Melalui bantuan ABRI, Suradi ditangkap dan dijatuhi
hukuman 6 bulan. Sementara itu sengketa kepemilikan tanah antara Suharto dan
Joyosukarno juga diselesaikan di Pengadilan. Tanah milik Joyosukarno kembali,
namun hasil panen dan padi-padinya hakim memvonis masih milik Suharto hingga
masa panen tiba. Untuk sementara konflik kelompok petani ini dapat diredam dan
keadaan kembali kondusif.
Namun saat pecah Gerakan 30 September 1965 di Jakarta
yang menewaskan petinggi-petinggi Angkatan Darat. Pasca Gestapu 1965 PKI dan
simpatisannya memang berada diatas angin di daerah-daerah untuk sementara.
Berbagai isu dan kekacauan pun berhembus, termasuk di desa itu. Kelompok PKI
dan PNI mulai melakukan pengumpulan massa untuk mengantisipasi setiap
kemungkinan terburuk yang terjadi. Seperti adanya simpatisan Dewan Jenderal di
desa-desa.
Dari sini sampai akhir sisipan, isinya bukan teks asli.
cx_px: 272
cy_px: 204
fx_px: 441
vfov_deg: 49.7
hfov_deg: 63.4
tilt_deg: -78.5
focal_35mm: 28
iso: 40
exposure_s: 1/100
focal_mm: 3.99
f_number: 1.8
Isu itu pun akhirnya termakan juga dengan menimbulkan gesekan yang
dinamakan peristiwa Kentong Gobyok. Beberapa tokoh PNI di desa itu diculik
oleh kelompok yang diduga dari kelompok PKI.
Dalam film ini Mangkuwiryo dan Giyanto dibunuh, sementara
Suharto dan mandornya Darmo dikabarkan hilang. Tak cukup disitu, kerusahan juga
pecah hingga menimbulkan bentrok fisik langsung antara pemuda kelompok PKI dan
PNI.
Militer mulai bergerak cepat setelah mendengar informasi
Depo yang berisi persenjataan dan perbekalan akan diduki oleh massa yang diduga
BTI/PKI. Komandan tentara setempat segera memerintahkan anak buahnya untuk
menghalau gerombolan massa itu di perbatasan dan menangkap beberapa.
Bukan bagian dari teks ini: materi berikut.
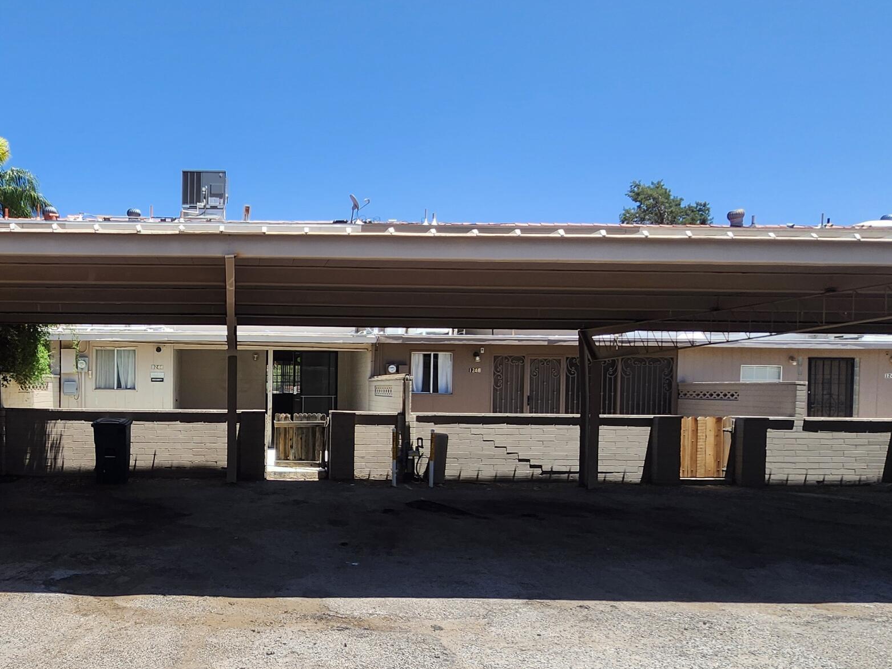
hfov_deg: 66.2
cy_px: 404
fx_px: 644
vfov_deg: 54.4
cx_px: 253
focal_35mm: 25
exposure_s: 1/1148
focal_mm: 1.74
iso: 40
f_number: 2.2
Keesokan harinya Mangkuwiryo dan Giyanto ditemukan tewas
mengenaskan. Siswodarsono teman PNI nya menduga hal itu dilakukan oleh kelompok
PKI di desa tersebut pimpinan Suradi. Akhirnya Siswodarsono melaporkan hal itu kepada
militer setempat. Disisi lain Suradi dan beberapa petani lainnya termasuk
Joyosukarno mulai cemas dan gelisah terkait keadaan yang semakin kisruh saat
itu. Dikabarkan tentara mulai melakukan penyisiran di desa-desa mencari PKI dan
simpatisannya.
Kegelisahan itu akhirnya terjadi juga. Tentara mulai
datang dan menjemput paksa orang-orang yang diduga PKI, termasuk yang hanya
mengikuti pertemuan BTI sekalipun seperti Joyosukarno dan petani lain. Setelah
dijemput, mereka lalu didata dan kemudian dimasukkan ke dalam truk.
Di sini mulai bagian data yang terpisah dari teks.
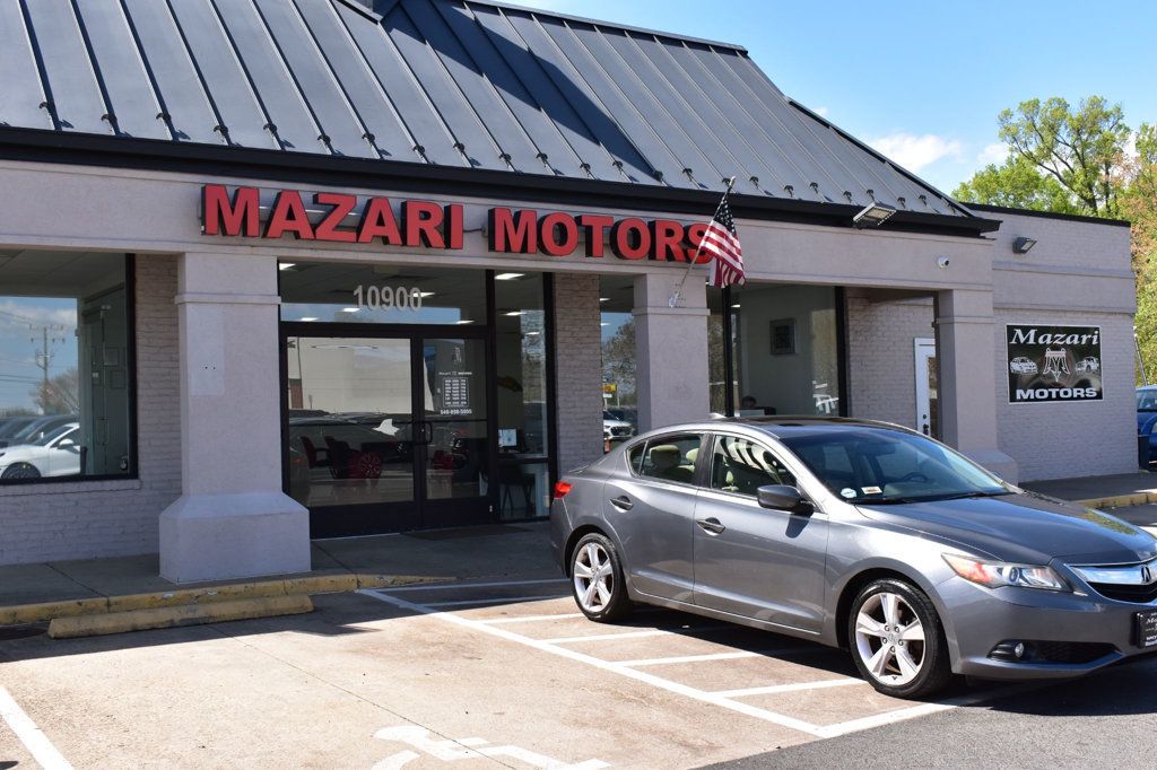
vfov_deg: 34.2
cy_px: 385
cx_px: 578
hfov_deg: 49.6
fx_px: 1253
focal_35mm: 39
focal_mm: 26
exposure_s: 1/400
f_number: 11
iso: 400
Dalam hal ini Tentara bekerjasama dengan tokoh desa yang
memiliki daftar nama orang-orang yang dituduh simpatisan PKI. Sebelum
dieksekusi, mereka diintrogasi di markas militer setempat. Tentu saja dengan
siksaan dan pukulan yang tak jarang menyebabkan korban terluka dan pingsan.
Mereka yang sudah tidak berdaya ini kemudian di
"bon" untuk dieksekusi di sebuah tepian sungai di Klaten. Eksekusi
dilakukan pada tengah malam. Pria wanita, tua muda, PKI Atau yang dituduh PKI
semua dihabisi disini dihadapan regu tembak. Mayatnya kemudian dibuang di kali.
Itulah mengapa film ini dinamakan Tragedi Kali Abang.
Film ini mencoba untuk berdiri dalam posisi yang netral.
Tidak memihak manapun melainkan dibuat berdasarkan Based in True Story.Film
ini bukan hanya sekedar untuk memenuhi nilai mahasiswa dan sebagai produk mata
kuliah. Namun untuk kembali mengingatkan perlunya sebuah pelurusan sejarah
tentang peristiwa kelam pada pertengahan 1965 itu dan penggambaran situasinya
di daerah-daerah. Sebab selama ini film dari periode waktu serupa yang
ditayangkan secara luas seperti Film garapan Arifin C Noer Gerakan 30 September
PKI hanya terpusat kekacauan masyarakat di pusat atau kota-kota besar saja.
Well....film ini memang bukan dibuat secara professional,
apalagi lulus sensor dari LSFN. Juga tidak mengedepankan sisi hiburan, melainkan
mengendapkan sejarah dan peristiwanya. Bahasa yang digunakan bahasa Indonesia
dan Bahasa Jawa, namun yang sudah umum dan mudah dimengerti. Tapi anda bisa
bayangkan Film ini dibuat hanya 2 bulan oleh kurang lebih 40an mahasiswa yang
bukan spesialisasi mahasiswa Perfilman. Applaus!